Entries taken from a collection
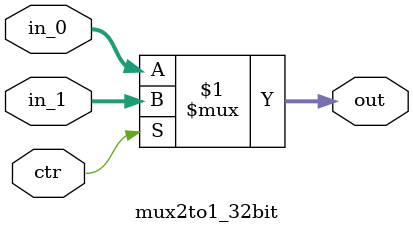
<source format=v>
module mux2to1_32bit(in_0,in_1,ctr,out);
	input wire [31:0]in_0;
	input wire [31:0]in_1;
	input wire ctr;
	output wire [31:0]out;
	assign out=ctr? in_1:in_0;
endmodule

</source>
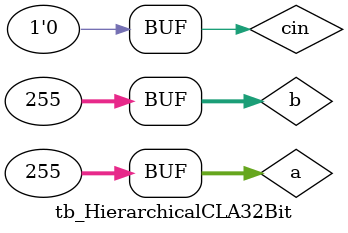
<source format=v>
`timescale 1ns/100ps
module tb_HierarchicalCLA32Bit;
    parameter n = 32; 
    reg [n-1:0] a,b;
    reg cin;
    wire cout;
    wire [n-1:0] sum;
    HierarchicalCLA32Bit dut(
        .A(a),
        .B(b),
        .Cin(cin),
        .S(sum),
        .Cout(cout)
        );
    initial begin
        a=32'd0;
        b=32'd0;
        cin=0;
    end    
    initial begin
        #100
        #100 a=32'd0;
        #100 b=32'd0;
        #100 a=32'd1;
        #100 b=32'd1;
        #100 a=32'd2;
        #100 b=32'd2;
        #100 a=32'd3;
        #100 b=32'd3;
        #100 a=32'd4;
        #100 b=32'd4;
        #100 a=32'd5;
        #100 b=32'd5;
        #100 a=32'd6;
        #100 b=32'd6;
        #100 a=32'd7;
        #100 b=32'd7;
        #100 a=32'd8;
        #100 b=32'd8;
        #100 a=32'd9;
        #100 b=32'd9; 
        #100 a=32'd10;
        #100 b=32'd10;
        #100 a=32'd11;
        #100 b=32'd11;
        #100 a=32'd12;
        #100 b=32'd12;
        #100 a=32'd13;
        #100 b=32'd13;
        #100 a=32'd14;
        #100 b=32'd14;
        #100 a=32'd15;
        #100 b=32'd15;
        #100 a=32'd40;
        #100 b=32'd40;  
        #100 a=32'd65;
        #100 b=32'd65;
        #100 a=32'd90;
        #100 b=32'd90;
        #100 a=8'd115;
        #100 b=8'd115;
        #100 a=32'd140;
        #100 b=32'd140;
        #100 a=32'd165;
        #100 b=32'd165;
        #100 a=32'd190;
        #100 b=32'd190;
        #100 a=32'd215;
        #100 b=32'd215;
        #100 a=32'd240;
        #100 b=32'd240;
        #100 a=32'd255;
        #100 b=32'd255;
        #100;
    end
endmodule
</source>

--

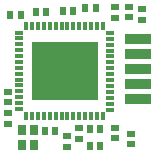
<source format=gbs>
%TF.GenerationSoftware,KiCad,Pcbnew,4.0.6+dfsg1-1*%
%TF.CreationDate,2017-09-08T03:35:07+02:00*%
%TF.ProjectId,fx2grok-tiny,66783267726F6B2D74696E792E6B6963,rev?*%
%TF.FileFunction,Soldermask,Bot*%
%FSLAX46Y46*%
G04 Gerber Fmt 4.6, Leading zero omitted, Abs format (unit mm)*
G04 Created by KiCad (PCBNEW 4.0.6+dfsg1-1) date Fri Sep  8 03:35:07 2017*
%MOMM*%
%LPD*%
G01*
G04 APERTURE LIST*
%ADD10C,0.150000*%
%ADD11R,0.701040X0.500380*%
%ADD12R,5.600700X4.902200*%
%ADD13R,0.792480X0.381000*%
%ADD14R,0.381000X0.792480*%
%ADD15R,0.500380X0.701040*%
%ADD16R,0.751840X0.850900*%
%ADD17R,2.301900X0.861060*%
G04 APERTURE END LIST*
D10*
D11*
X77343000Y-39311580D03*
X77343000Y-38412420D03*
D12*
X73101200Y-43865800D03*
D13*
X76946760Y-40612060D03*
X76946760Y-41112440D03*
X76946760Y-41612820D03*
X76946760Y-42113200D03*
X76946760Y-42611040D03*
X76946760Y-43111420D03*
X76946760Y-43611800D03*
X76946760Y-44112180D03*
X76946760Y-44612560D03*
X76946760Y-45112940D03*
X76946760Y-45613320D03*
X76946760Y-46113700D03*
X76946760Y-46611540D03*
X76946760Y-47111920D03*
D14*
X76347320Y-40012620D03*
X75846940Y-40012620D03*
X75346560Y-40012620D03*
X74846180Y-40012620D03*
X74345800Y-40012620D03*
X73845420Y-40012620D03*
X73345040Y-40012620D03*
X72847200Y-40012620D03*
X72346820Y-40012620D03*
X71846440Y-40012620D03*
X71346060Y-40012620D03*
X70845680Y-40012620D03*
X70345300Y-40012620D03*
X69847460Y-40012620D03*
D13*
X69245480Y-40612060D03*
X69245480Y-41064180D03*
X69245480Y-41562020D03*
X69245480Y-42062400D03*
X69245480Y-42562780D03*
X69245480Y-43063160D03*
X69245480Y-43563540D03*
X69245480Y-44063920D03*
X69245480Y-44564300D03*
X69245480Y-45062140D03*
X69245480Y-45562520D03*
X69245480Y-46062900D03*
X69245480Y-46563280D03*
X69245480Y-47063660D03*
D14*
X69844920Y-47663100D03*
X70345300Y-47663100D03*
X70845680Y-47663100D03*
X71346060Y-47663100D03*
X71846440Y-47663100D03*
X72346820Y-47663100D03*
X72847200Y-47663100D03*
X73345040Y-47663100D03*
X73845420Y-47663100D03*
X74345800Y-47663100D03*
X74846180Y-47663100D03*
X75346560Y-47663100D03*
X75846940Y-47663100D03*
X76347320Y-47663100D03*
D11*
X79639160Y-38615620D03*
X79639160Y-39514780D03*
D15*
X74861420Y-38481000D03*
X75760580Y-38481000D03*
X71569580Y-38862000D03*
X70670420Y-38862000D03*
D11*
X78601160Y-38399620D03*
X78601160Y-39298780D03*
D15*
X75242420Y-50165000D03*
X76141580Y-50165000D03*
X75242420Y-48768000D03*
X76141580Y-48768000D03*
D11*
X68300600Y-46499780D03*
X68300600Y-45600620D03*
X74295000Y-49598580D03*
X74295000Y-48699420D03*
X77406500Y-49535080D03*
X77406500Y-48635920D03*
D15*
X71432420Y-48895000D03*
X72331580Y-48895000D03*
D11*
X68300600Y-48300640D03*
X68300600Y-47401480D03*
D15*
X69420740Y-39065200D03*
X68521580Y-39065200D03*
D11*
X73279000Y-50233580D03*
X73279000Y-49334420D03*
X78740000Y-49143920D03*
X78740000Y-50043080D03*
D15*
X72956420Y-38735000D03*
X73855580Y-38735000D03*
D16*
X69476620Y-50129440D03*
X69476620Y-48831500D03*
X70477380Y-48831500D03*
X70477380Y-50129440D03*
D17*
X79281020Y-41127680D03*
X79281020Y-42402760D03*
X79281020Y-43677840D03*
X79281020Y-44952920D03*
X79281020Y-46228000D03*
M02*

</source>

* * *

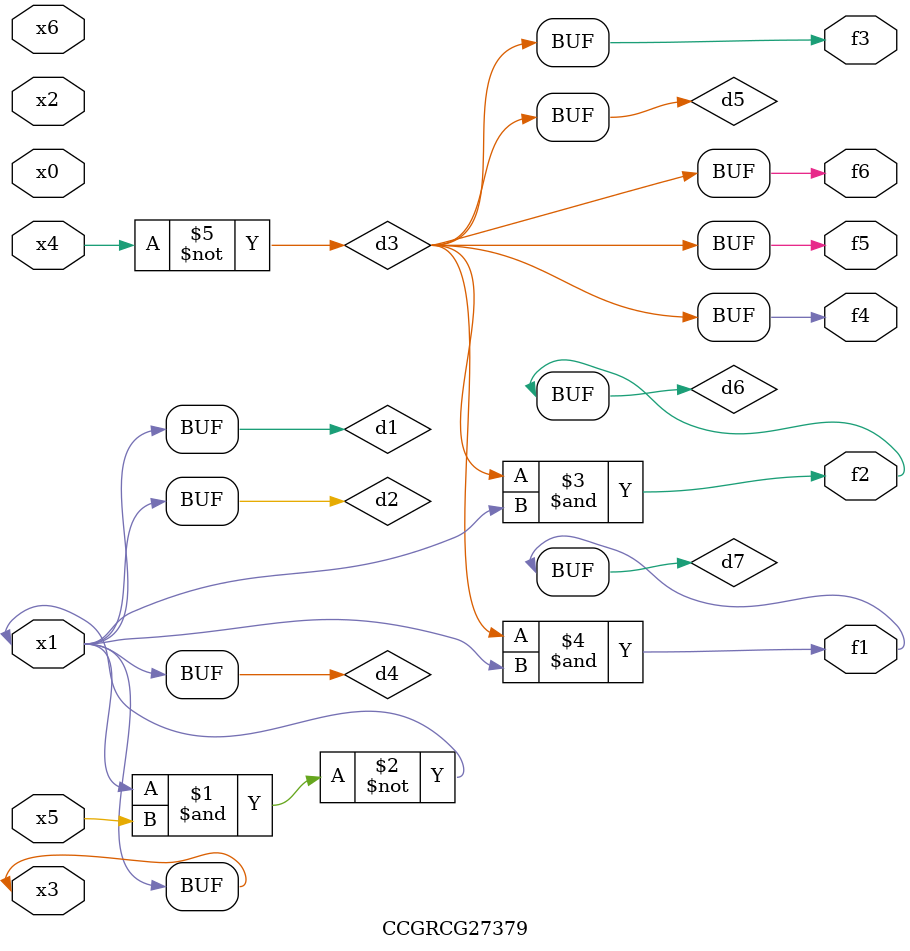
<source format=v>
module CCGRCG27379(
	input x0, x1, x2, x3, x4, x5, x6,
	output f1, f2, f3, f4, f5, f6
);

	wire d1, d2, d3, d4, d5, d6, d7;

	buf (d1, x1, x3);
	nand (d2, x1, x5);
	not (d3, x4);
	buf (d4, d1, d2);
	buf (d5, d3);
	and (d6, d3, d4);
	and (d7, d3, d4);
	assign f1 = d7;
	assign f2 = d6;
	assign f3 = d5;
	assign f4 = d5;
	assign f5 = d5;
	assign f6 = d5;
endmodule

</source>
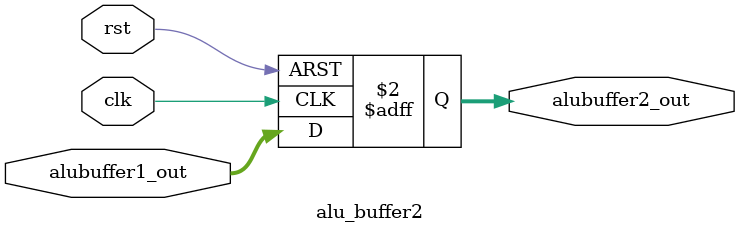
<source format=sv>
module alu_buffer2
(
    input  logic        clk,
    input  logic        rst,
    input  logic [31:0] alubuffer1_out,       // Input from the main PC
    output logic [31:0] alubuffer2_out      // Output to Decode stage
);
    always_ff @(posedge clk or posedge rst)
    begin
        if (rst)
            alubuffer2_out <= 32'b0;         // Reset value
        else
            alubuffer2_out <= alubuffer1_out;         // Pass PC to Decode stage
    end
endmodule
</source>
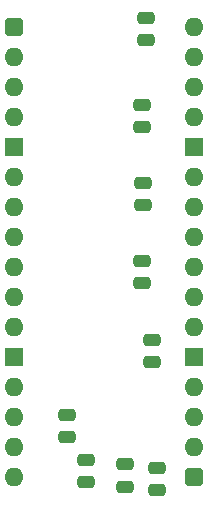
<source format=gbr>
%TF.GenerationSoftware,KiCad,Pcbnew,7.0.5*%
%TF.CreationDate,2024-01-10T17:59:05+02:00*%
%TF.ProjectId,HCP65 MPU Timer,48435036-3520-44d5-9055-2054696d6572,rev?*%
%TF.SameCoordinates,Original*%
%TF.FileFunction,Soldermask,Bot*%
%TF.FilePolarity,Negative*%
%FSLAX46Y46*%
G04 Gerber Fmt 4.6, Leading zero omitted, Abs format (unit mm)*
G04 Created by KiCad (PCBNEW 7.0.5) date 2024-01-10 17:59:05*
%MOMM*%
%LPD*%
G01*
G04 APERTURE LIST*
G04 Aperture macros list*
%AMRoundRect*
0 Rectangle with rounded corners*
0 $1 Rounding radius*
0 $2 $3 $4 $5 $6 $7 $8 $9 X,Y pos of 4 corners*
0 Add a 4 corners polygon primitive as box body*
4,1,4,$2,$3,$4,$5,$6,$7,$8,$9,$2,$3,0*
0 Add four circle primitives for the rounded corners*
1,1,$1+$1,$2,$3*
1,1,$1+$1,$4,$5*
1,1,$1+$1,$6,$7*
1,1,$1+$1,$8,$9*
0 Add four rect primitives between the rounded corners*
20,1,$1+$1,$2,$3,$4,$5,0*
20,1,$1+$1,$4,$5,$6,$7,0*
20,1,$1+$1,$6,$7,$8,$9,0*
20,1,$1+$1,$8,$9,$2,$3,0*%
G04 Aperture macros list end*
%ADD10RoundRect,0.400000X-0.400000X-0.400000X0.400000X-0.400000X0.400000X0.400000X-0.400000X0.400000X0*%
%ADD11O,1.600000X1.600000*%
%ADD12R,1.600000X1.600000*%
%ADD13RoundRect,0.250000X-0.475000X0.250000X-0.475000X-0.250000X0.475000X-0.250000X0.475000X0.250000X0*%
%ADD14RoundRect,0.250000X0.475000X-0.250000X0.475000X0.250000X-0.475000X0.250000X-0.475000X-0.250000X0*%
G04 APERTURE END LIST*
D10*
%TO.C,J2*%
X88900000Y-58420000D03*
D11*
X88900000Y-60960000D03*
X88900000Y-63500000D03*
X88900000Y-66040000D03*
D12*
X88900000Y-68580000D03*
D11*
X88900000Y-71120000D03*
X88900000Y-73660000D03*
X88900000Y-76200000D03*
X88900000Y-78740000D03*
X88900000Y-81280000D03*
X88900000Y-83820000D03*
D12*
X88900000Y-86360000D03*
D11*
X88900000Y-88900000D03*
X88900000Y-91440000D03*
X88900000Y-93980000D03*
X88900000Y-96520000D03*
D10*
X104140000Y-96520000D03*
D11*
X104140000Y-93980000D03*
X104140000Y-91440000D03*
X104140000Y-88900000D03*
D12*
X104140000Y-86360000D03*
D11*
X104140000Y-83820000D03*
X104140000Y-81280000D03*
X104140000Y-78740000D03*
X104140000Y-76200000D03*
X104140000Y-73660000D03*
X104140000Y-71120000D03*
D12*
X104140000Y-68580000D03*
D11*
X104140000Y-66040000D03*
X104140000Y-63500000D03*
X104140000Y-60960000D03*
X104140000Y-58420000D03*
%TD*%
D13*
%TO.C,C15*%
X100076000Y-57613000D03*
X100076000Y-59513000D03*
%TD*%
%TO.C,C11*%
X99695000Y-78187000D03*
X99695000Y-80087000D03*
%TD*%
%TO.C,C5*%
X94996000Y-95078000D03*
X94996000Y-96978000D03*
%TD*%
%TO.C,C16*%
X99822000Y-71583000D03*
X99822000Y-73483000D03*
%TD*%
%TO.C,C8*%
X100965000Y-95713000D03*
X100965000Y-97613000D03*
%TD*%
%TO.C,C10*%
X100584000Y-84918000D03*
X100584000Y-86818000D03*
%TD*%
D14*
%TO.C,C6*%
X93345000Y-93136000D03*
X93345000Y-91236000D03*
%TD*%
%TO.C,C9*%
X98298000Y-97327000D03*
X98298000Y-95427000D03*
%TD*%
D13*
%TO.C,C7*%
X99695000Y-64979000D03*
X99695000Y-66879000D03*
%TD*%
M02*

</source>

-- Task to complete --
Where the data above reaches the line holding "X69844920Y-47663100D03*", begin printing, and stop after the line holding "X74295000Y-48699420D03*". Each line must be reproduced exactly, with nothing else added.

-- Result for this exercise --
X69844920Y-47663100D03*
X70345300Y-47663100D03*
X70845680Y-47663100D03*
X71346060Y-47663100D03*
X71846440Y-47663100D03*
X72346820Y-47663100D03*
X72847200Y-47663100D03*
X73345040Y-47663100D03*
X73845420Y-47663100D03*
X74345800Y-47663100D03*
X74846180Y-47663100D03*
X75346560Y-47663100D03*
X75846940Y-47663100D03*
X76347320Y-47663100D03*
D11*
X79639160Y-38615620D03*
X79639160Y-39514780D03*
D15*
X74861420Y-38481000D03*
X75760580Y-38481000D03*
X71569580Y-38862000D03*
X70670420Y-38862000D03*
D11*
X78601160Y-38399620D03*
X78601160Y-39298780D03*
D15*
X75242420Y-50165000D03*
X76141580Y-50165000D03*
X75242420Y-48768000D03*
X76141580Y-48768000D03*
D11*
X68300600Y-46499780D03*
X68300600Y-45600620D03*
X74295000Y-49598580D03*
X74295000Y-48699420D03*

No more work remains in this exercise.